Please keep the pictures out and write out exactly the lines from the first in the data below through the one containing "38: (385, 57, 0.72)", both included.

━━ RECORDS FOR THIS EXERCISE ━━

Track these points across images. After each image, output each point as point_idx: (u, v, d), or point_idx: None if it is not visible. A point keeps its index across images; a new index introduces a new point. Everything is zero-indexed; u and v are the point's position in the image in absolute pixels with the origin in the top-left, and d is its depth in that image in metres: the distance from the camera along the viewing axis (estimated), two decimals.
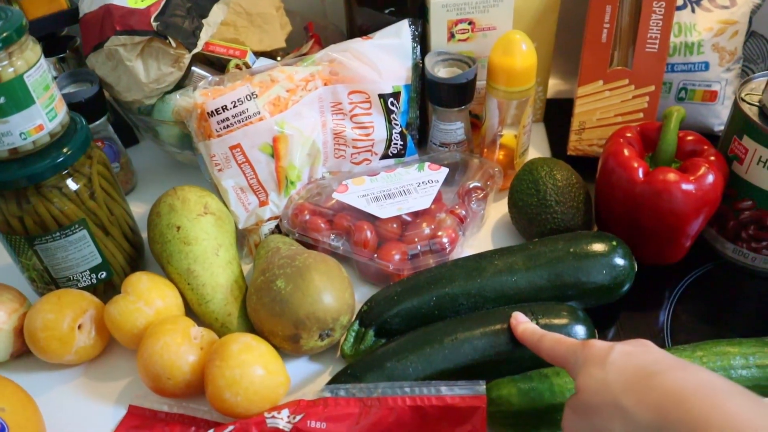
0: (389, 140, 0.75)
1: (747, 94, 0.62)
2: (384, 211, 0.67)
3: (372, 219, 0.67)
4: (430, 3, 0.71)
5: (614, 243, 0.61)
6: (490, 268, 0.60)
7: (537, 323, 0.54)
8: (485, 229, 0.74)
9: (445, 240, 0.64)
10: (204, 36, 0.71)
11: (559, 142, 0.83)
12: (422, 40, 0.75)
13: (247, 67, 0.76)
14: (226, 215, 0.68)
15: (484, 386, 0.50)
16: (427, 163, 0.72)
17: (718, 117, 0.80)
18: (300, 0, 0.89)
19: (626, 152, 0.62)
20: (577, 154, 0.79)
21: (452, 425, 0.50)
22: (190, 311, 0.64)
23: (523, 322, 0.53)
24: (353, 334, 0.60)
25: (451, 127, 0.74)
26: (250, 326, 0.62)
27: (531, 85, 0.70)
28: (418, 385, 0.52)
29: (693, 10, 0.77)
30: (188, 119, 0.67)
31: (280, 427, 0.51)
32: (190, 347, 0.56)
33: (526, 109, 0.72)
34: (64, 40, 0.86)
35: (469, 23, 0.73)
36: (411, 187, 0.69)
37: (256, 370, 0.53)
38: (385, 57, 0.72)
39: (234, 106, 0.65)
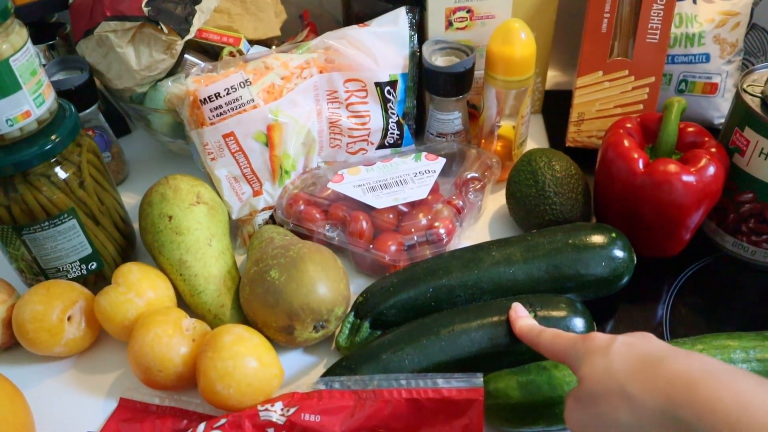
0: (385, 130, 0.74)
1: (749, 85, 0.62)
2: (380, 201, 0.66)
3: (368, 209, 0.66)
4: None
5: (613, 235, 0.60)
6: (488, 260, 0.59)
7: (535, 315, 0.54)
8: (483, 221, 0.73)
9: (442, 231, 0.63)
10: (197, 22, 0.70)
11: (558, 133, 0.82)
12: (420, 28, 0.74)
13: (241, 54, 0.74)
14: (219, 205, 0.67)
15: (482, 379, 0.50)
16: (424, 153, 0.71)
17: (718, 110, 0.79)
18: None
19: (626, 143, 0.62)
20: (576, 146, 0.78)
21: (449, 418, 0.50)
22: (182, 302, 0.63)
23: (522, 317, 0.53)
24: (348, 325, 0.60)
25: (448, 117, 0.73)
26: (244, 318, 0.61)
27: (530, 74, 0.69)
28: (414, 377, 0.51)
29: (694, 1, 0.76)
30: (180, 107, 0.66)
31: (274, 420, 0.50)
32: (182, 339, 0.55)
33: (524, 100, 0.71)
34: (54, 26, 0.84)
35: (468, 11, 0.72)
36: (408, 178, 0.68)
37: (249, 362, 0.52)
38: (381, 45, 0.71)
39: (227, 94, 0.64)
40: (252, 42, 0.77)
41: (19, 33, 0.54)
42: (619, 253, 0.59)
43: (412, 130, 0.77)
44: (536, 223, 0.66)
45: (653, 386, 0.38)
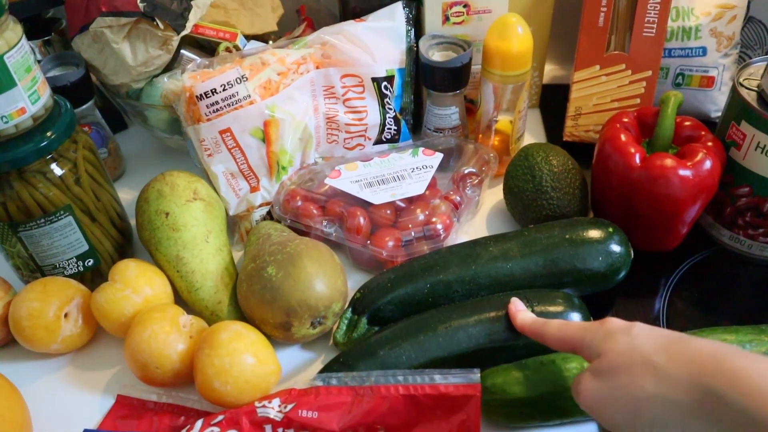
0: (383, 125, 0.73)
1: (745, 79, 0.61)
2: (377, 197, 0.66)
3: (365, 205, 0.66)
4: None
5: (610, 229, 0.60)
6: (485, 255, 0.59)
7: (532, 310, 0.53)
8: (480, 216, 0.73)
9: (439, 226, 0.63)
10: (193, 18, 0.70)
11: (555, 128, 0.82)
12: (416, 23, 0.74)
13: (238, 50, 0.74)
14: (216, 201, 0.67)
15: (479, 374, 0.50)
16: (421, 149, 0.71)
17: (715, 103, 0.79)
18: None
19: (623, 137, 0.62)
20: (573, 140, 0.78)
21: (446, 414, 0.50)
22: (179, 299, 0.63)
23: (522, 310, 0.53)
24: (346, 321, 0.60)
25: (445, 112, 0.73)
26: (241, 314, 0.61)
27: (527, 69, 0.69)
28: (412, 373, 0.51)
29: None
30: (176, 103, 0.66)
31: (271, 416, 0.50)
32: (179, 336, 0.55)
33: (521, 94, 0.71)
34: (50, 22, 0.84)
35: (464, 6, 0.72)
36: (405, 173, 0.68)
37: (246, 359, 0.52)
38: (378, 40, 0.71)
39: (223, 89, 0.64)
40: (249, 37, 0.77)
41: (13, 29, 0.53)
42: (616, 248, 0.59)
43: (410, 125, 0.77)
44: (533, 218, 0.66)
45: (680, 357, 0.38)
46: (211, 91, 0.64)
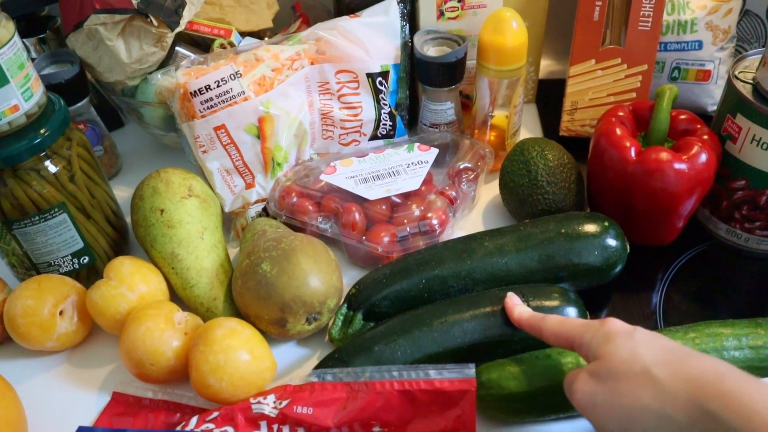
0: (378, 121, 0.73)
1: (741, 72, 0.61)
2: (373, 192, 0.66)
3: (361, 201, 0.66)
4: None
5: (606, 224, 0.60)
6: (481, 250, 0.59)
7: (528, 305, 0.53)
8: (476, 211, 0.73)
9: (435, 222, 0.63)
10: (187, 14, 0.69)
11: (551, 122, 0.82)
12: (411, 18, 0.73)
13: (232, 46, 0.74)
14: (211, 198, 0.67)
15: (474, 369, 0.50)
16: (416, 144, 0.71)
17: (712, 97, 0.79)
18: None
19: (618, 131, 0.61)
20: (569, 135, 0.78)
21: (441, 409, 0.50)
22: (175, 296, 0.63)
23: (519, 304, 0.52)
24: (341, 317, 0.59)
25: (441, 108, 0.73)
26: (236, 311, 0.60)
27: (522, 64, 0.69)
28: (407, 369, 0.51)
29: None
30: (171, 100, 0.66)
31: (266, 412, 0.50)
32: (174, 332, 0.55)
33: (517, 89, 0.70)
34: (44, 20, 0.84)
35: (459, 1, 0.72)
36: (400, 168, 0.68)
37: (241, 355, 0.52)
38: (373, 35, 0.70)
39: (217, 86, 0.64)
40: (244, 34, 0.77)
41: (5, 26, 0.53)
42: (612, 242, 0.59)
43: (405, 120, 0.77)
44: (529, 212, 0.66)
45: (680, 374, 0.38)
46: (205, 87, 0.64)
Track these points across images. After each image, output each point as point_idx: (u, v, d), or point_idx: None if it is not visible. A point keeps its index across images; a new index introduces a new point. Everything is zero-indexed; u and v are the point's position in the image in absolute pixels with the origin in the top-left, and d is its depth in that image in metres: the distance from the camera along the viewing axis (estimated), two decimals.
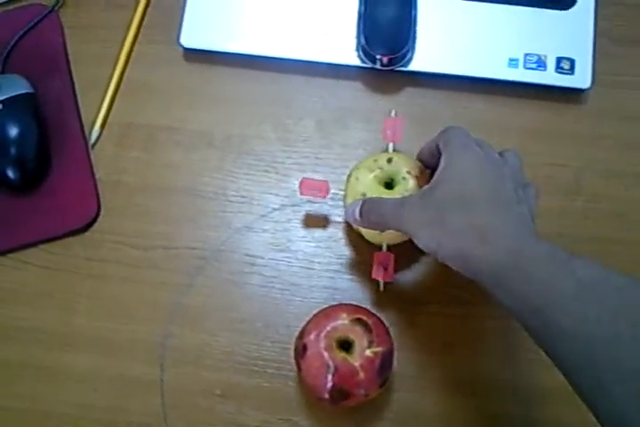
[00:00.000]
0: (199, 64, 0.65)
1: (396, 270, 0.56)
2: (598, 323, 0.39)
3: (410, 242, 0.49)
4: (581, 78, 0.62)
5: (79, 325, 0.58)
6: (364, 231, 0.56)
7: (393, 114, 0.59)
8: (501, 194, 0.46)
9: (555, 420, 0.55)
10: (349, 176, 0.56)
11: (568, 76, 0.62)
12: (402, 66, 0.62)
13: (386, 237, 0.55)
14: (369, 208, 0.51)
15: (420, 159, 0.56)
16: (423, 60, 0.63)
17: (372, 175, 0.55)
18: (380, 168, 0.55)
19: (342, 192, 0.57)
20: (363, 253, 0.59)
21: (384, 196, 0.53)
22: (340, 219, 0.60)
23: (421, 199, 0.47)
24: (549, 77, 0.62)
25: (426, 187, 0.48)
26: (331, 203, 0.61)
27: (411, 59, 0.63)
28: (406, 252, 0.56)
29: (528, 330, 0.43)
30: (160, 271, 0.59)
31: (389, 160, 0.55)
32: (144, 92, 0.64)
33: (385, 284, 0.57)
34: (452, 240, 0.44)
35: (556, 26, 0.63)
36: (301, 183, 0.58)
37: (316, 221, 0.60)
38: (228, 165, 0.62)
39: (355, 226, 0.56)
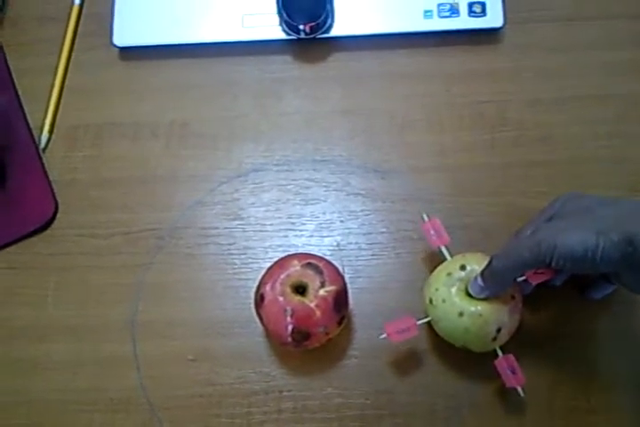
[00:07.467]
0: (134, 61, 0.68)
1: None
2: None
3: None
4: (493, 18, 0.65)
5: (51, 316, 0.59)
6: (474, 345, 0.52)
7: (425, 217, 0.56)
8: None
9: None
10: (431, 300, 0.52)
11: (481, 19, 0.65)
12: (325, 32, 0.65)
13: (498, 342, 0.52)
14: (497, 261, 0.48)
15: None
16: (344, 24, 0.66)
17: (454, 290, 0.51)
18: (459, 279, 0.51)
19: None
20: None
21: (474, 303, 0.50)
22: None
23: (549, 220, 0.50)
24: (464, 22, 0.65)
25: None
26: None
27: (332, 25, 0.66)
28: None
29: None
30: (122, 255, 0.61)
31: (462, 267, 0.52)
32: (86, 94, 0.67)
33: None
34: (616, 225, 0.43)
35: None
36: (387, 329, 0.52)
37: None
38: (173, 149, 0.64)
39: (459, 345, 0.53)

━━━

WRITTEN RESPONSE =
Track these points across images. After each image, output each point as point_idx: (u, v, d), or point_idx: None if it is not visible. A point keeps its index across images; a new index introduces a new point. Everything is zero-indexed; u and v are the point's position in the image in absolute pixels with the origin in the top-left, and d is its depth in that image in metres: the distance from the camera along the viewing axis (estimated), two decimals.
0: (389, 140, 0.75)
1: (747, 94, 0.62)
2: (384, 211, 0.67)
3: (372, 219, 0.67)
4: (430, 3, 0.71)
5: (614, 243, 0.61)
6: (490, 268, 0.60)
7: (537, 323, 0.54)
8: (485, 229, 0.74)
9: (445, 240, 0.64)
10: (204, 36, 0.71)
11: (559, 142, 0.83)
12: (422, 40, 0.75)
13: (247, 67, 0.76)
14: (226, 215, 0.68)
15: (484, 386, 0.50)
16: (427, 163, 0.72)
17: (718, 117, 0.80)
18: (300, 0, 0.89)
19: (626, 152, 0.62)
20: (577, 154, 0.79)
21: (452, 425, 0.50)
22: (190, 311, 0.64)
23: (523, 322, 0.53)
24: (353, 334, 0.60)
25: (451, 127, 0.74)
26: (250, 326, 0.62)
27: (531, 85, 0.70)
28: (418, 385, 0.52)
29: (693, 10, 0.77)
30: (188, 119, 0.67)
31: (280, 427, 0.51)
32: (190, 347, 0.56)
33: (526, 109, 0.72)
34: (64, 40, 0.86)
35: (469, 23, 0.73)
36: (411, 187, 0.69)
37: (256, 370, 0.53)
38: (385, 57, 0.72)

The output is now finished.